■ **WORK INSTRUCTIONS**:
Copy the records from the line containing "nonprofit you designate if you choose." down through the line containing "and round up activity", swapping "donation" for "gift" and leaving everything else unchanged.
------------------------------------------------------------
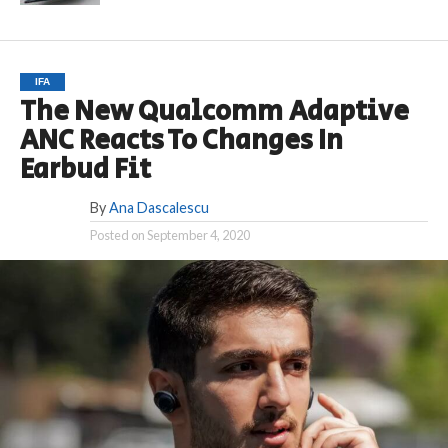
IFA
The New Qualcomm Adaptive
ANC Reacts To Changes In
Earbud Fit
By
Ana Dascalescu
Posted on
September 4, 2020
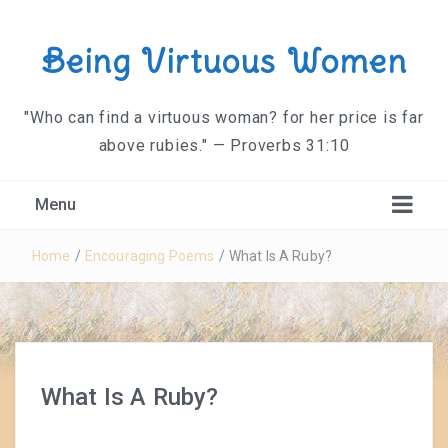
Being Virtuous Women
"Who can find a virtuous woman? for her price is far
above rubies." — Proverbs 31:10
Menu
Home
/
Encouraging Poems
/
What Is A Ruby?
What Is A Ruby?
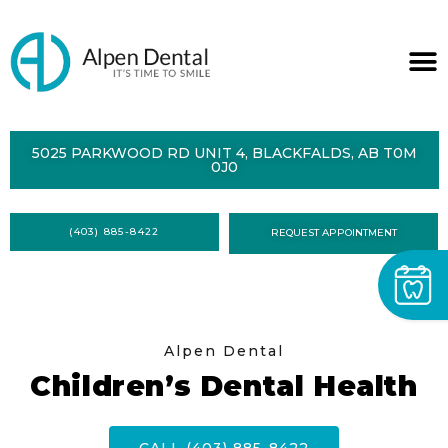
ABOUT
5025 PARKWOOD RD UNIT 4, BLACKFALDS, AB T0M
0J0
SERVICES
DENTAL
HEALTH
(403) 885-8422
REQUEST APPOINTMENT
CONTACT
FORMS
Alpen Dental
Children’s Dental Health
CALL (403) 885-8422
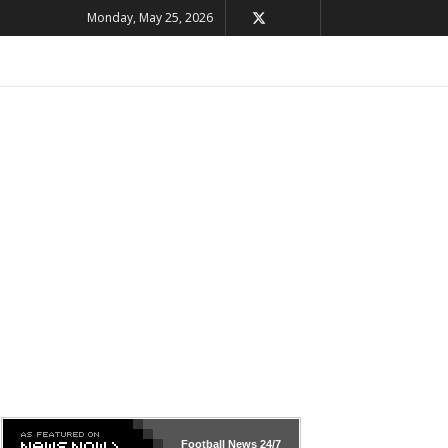
Monday, May 25, 2026
Football News
24/7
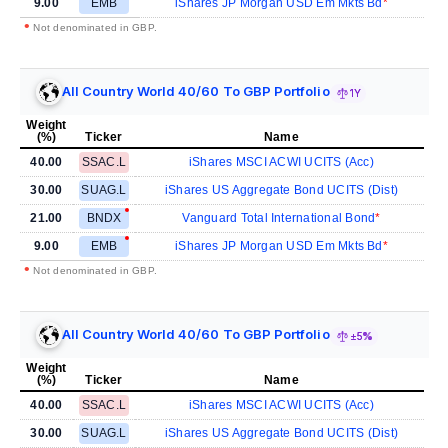
9.00
EMB
iShares JP Morgan USD Em Mkts Bd
•
Not denominated in GBP.
All Country World 40/60 To GBP Portfolio
1Y
Weight
(%)
Ticker
Name
40.00
SSAC.L
iShares MSCI ACWI UCITS (Acc)
30.00
SUAG.L
iShares US Aggregate Bond UCITS (Dist)
21.00
BNDX
Vanguard Total International Bond
9.00
EMB
iShares JP Morgan USD Em Mkts Bd
•
Not denominated in GBP.
All Country World 40/60 To GBP Portfolio
±5%
Weight
(%)
Ticker
Name
40.00
SSAC.L
iShares MSCI ACWI UCITS (Acc)
30.00
SUAG.L
iShares US Aggregate Bond UCITS (Dist)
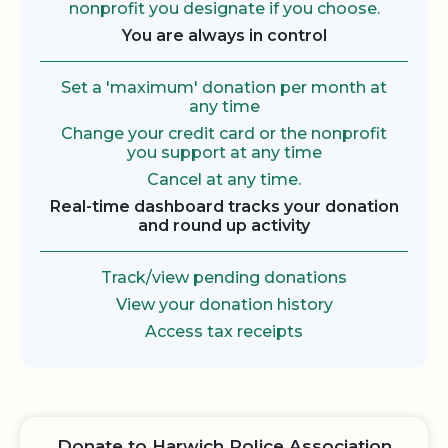
nonprofit you designate if you choose.
You are always in control
Set a 'maximum' donation per month at
any time
Change your credit card or the nonprofit
you support at any time
Cancel at any time.
Real-time dashboard tracks your donation
and round up activity
Track/view pending donations
View your donation history
Access tax receipts
Donate to Harwich Police Association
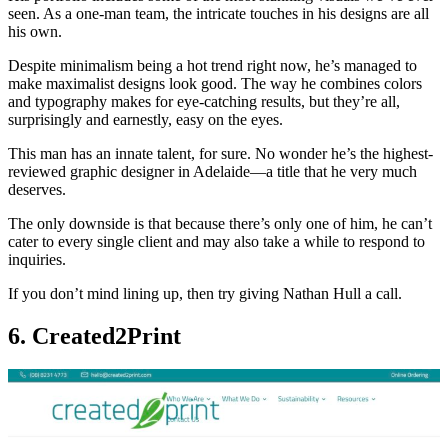
seen. As a one-man team, the intricate touches in his designs are all
his own.
Despite minimalism being a hot trend right now, he’s managed to
make maximalist designs look good. The way he combines colors
and typography makes for eye-catching results, but they’re all,
surprisingly and earnestly, easy on the eyes.
This man has an innate talent, for sure. No wonder he’s the highest-
reviewed graphic designer in Adelaide—a title that he very much
deserves.
The only downside is that because there’s only one of him, he can’t
cater to every single client and may also take a while to respond to
inquiries.
If you don’t mind lining up, then try giving Nathan Hull a call.
6. Created2Print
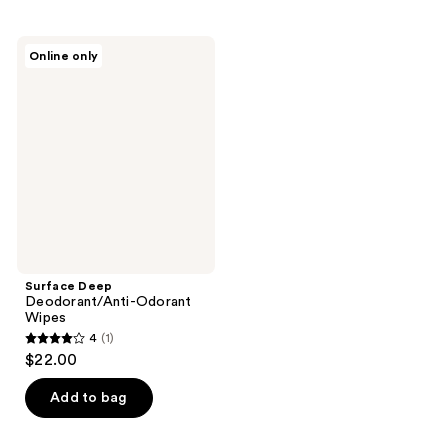
stars
;
;
1
1
Surface
reviews
Online only
Deep
reviews
Deodorant/Anti-
Odorant
Wipes
Surface Deep
Deodorant/Anti-Odorant
Wipes
4
(1)
4
$22.00
out
of
Add to bag
5
stars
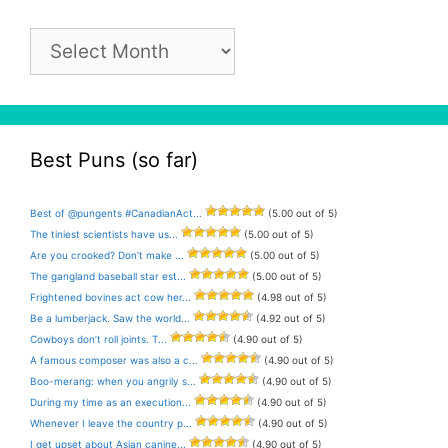
Pun
Archive
Best Puns (so far)
Best of @pungents #CanadianAct...
(5.00 out of 5)
The tiniest scientists have us...
(5.00 out of 5)
Are you crooked? Don’t make ...
(5.00 out of 5)
The gangland baseball star est...
(5.00 out of 5)
Frightened bovines act cow her...
(4.98 out of 5)
Be a lumberjack. Saw the world...
(4.92 out of 5)
Cowboys don’t roll joints. T...
(4.90 out of 5)
A famous composer was also a c...
(4.90 out of 5)
Boo-merang: when you angrily s...
(4.90 out of 5)
During my time as an execution...
(4.90 out of 5)
Whenever I leave the country p...
(4.90 out of 5)
I get upset about Asian canine...
(4.90 out of 5)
------------------------------------------------------------
■ **ANSWER AREA**:
nonprofit you designate if you choose.
You are always in control
Set a 'maximum' gift per month at
any time
Change your credit card or the nonprofit
you support at any time
Cancel at any time.
Real-time dashboard tracks your gift
and round up activity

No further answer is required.